Will I Need Capsuloraphy or Capsulectomy?
Breast implants are a popular choice for women who want to enhance the size and shape of their breasts. However, there are times when breast revision or implant exchange may be required due to complications or aesthetic changes. In these cases, capsuloraphy and capsulectomy can be used to improve the appearance of the breasts. These procedures involve removing scar tissue and replacing implants in order to restore a natural look and feel.
A capsuloraphy is the medical term for opening the pocket, aka capsule, to access the implant. Every implant exchange contains a capsuloraphy. Sometimes this is all that’s needed to change the pocket. Using the same pocket to reduce healing time and scar tissue is usually desirable.
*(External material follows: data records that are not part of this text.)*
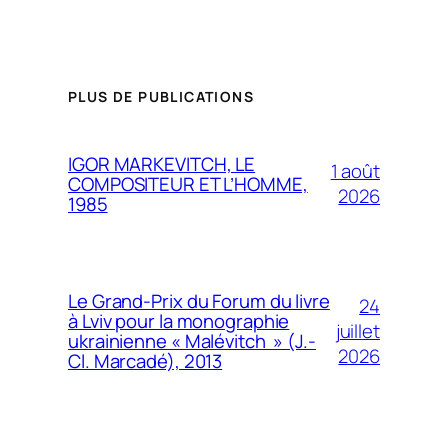
PLUS DE PUBLICATIONS
IGOR MARKEVITCH, LE
1 août
COMPOSITEUR ET L’HOMME,
2026
1985
Le Grand-Prix du Forum du livre
24
à Lviv pour la monographie
juillet
ukrainienne « Malévitch » (J.-
2026
Cl. Marcadé), 2013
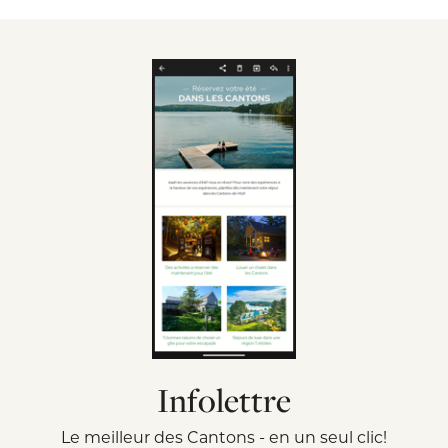
Infolettre
Le meilleur des Cantons - en un seul clic!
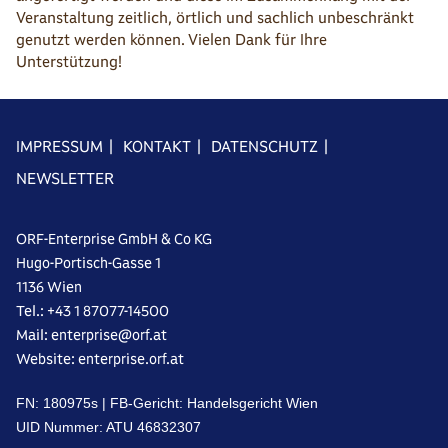
Veranstaltung zeitlich, örtlich und sachlich unbeschränkt
genutzt werden können. Vielen Dank für Ihre
Unterstützung!
IMPRESSUM
|
KONTAKT
|
DATENSCHUTZ
|
NEWSLETTER
ORF-Enterprise GmbH & Co KG
Hugo-Portisch-Gasse 1
1136 Wien
Tel.: +43 1 87077-14500
Mail: enterprise@orf.at
Website: enterprise.orf.at
FN: 18‌09‌75s | FB-Gericht: Handelsgericht Wien
UID Nummer: A‌TU 46‌83‌23‌07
A capsulectomy is the medical term for the removal of some or all of the capsule that held the implant. This can be a good option if you have experienced a rupture, or if your capsule has hardened or become misshapen. This can also be a good option if the placement of your implants is not ideal, to stimulate the body to create a new capsule altogether.
When Would I Not be a Good Candidate for a Capsulectomy?
This is a great question and one we receive often. Some patients want a capsulectomy but are not good candidates for the procedure. The reason often has to do with proximity to the heart and blood flow. The capsule is a living part of your body and has been supported by your body for quite some time. In this way, blood vessels have formed within and around this tissue. Separating this tissue would sometimes be inadvisable due to the risk of blood loss, and because it is so close to your heart. Ensure that your surgeon knows your desires, but also will keep your safety and well-being at the forefront of your mind. The best way to do this is to always choose a board-certified surgeon in your area.